— ФРАГМЕНТ СТРАНИЦЫ —
######
Настоящие люди
Определились немцы в здании лесхоза, дав новое название – «Волость». Был назначен староста, полицейские, волостной писарь – все из местных, пострадавших во времена советской власти. Оставив себе замену, немцы были только наездом, хозяевами была местная власть. Запомнился староста. Был он среднего роста, с крупным, красным, мясистым лицом и большой головой. Зимой он носил какую-то большущую шапку, отчего голова казалась ещё больше. Отличался особой мстительностью и жестокостью.
Клином вошла в память поздняя осень 1941 года. Арестован мой родной дядя Садченко Михаил Маркович. Работал он на переправе мастером. Эвакуироваться не успел, попал в окружение и вернулся домой. Их троих (ещё двоих арестовали) нужно было доставить в город Чернобыль – главное логово немцев. Под Чернобылем, около Паришева, дядя был убит полицейским, который их сопровождал. А потом те двое как-нибудь прикопали его под насыпью, прямо в воду. Перехоронить запретили. Грозили расстрелом.
######
(Исходные данные)
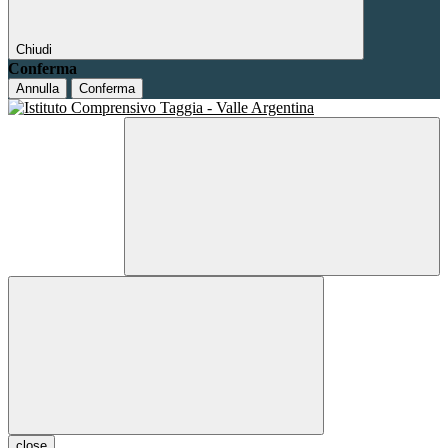
Chiudi
Conferma
Annulla
Conferma
close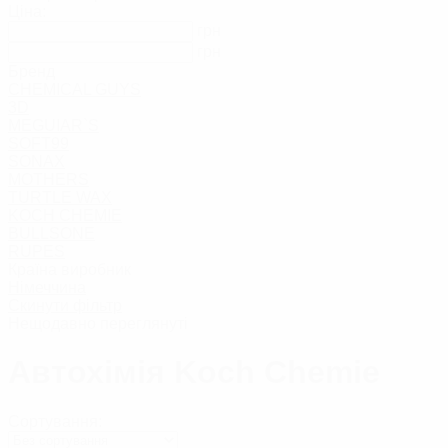
Тверді воски
Ціна:
Рідкі воски
грн
Глейзи
грн
Сіланти
Бренд
Захисні засоб
CHEMICAL GUYS
Засоби проти под
Кольорові відновлювальн
3D
Поліролі для мет
MEGUIAR`S
Поліролі для хр
SOFT99
SONAX
ПОЛІРУВАЛЬНІ П
MOTHERS
TURTLE WAX
KOCH CHEMIE
РІДКЕ СКЛО/НАНОКЕ
BULLSONE
RUPES
Країна виробник
ЗАСОБИ ДЛЯ ОЧИЩЕН
Німеччина
Скинути фільтр
Нещодавно переглянуті
Автохімія Koch Chemie
назад
Сортування:
Очищувачі лакофарбовог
######
— ЗАДАЧИ ДЛЯ РЕШЕНИЯ —
1. Кем работал на переправе Михаил Маркович Садченко, согласно отрывку об оккупации?
2. Определите, согласуются ли с отрывком об оккупации следующие утверждения, и подтвердите каждый ответ точной цитатой из него: (a) немцы разместились в здании лесхоза; (b) старосту и полицейских привезли из других мест; (c) погибшего разрешили перехоронить.
3. Подхватите отрывок об оккупации и продолжите его с того места, где он заканчивается.

— ОТВЕТЫ НА ЗАДАЧИ —
1. Он работал на переправе мастером.

2.
(a) Да: «Определились немцы в здании лесхоза».
(b) Нет: «все из местных, пострадавших во времена советской власти».
(c) Нет: «Перехоронить запретили».

3.
Но моя бабушка, его мать и сестра ночью, взяв у кого-то подводу, перевезли тело в деревню Гдень, где и захоронили, не оставив даже холмика. А потом, при возможности, не нашли и места точного захоронения.
Таковы были порядки того жёсткого времени, исполнителями которого были свои.
Очень запомнился январь 1943 года, старый Новый год. Был сильный мороз. Ночью деревня пламенем объята… Крики, стоны, стрельба. Казалось, всё горит вокруг.
Помню, мы (мама, сестра и я), прижавшись друг к другу на печке, ожидали своей участи.
Утром выяснилось, так полицейские расправились с семьями бывших советских активистов и коммунистов. Их погрузили на подводы, вывезли за деревню в лес и расстреляли, а дома спалили.
Во время похорон, на кладбище, мальчик Гриша оказался живой. Пуля чудом миновала его. Он замёрз. Помню, как мы растирали его снегом, как старались. Помнятся эти белые руки, лицо… Он пришёл в сознание, но не надолго. Умер.
Вскоре прошёл слух по деревне, что староста составил список: 72 семьи в Жарах – партизанские, подлежат уничтожению. В том списке была и наша семья, так как среди близких родственников были коммунисты.
Помню, каждая ночь казалась последней. Спали не раздеваясь. И всё ждали… Но, слава Богу, старый Новый год не повторился, потому что вскоре после нашего угона в Германию старосту убили партизаны.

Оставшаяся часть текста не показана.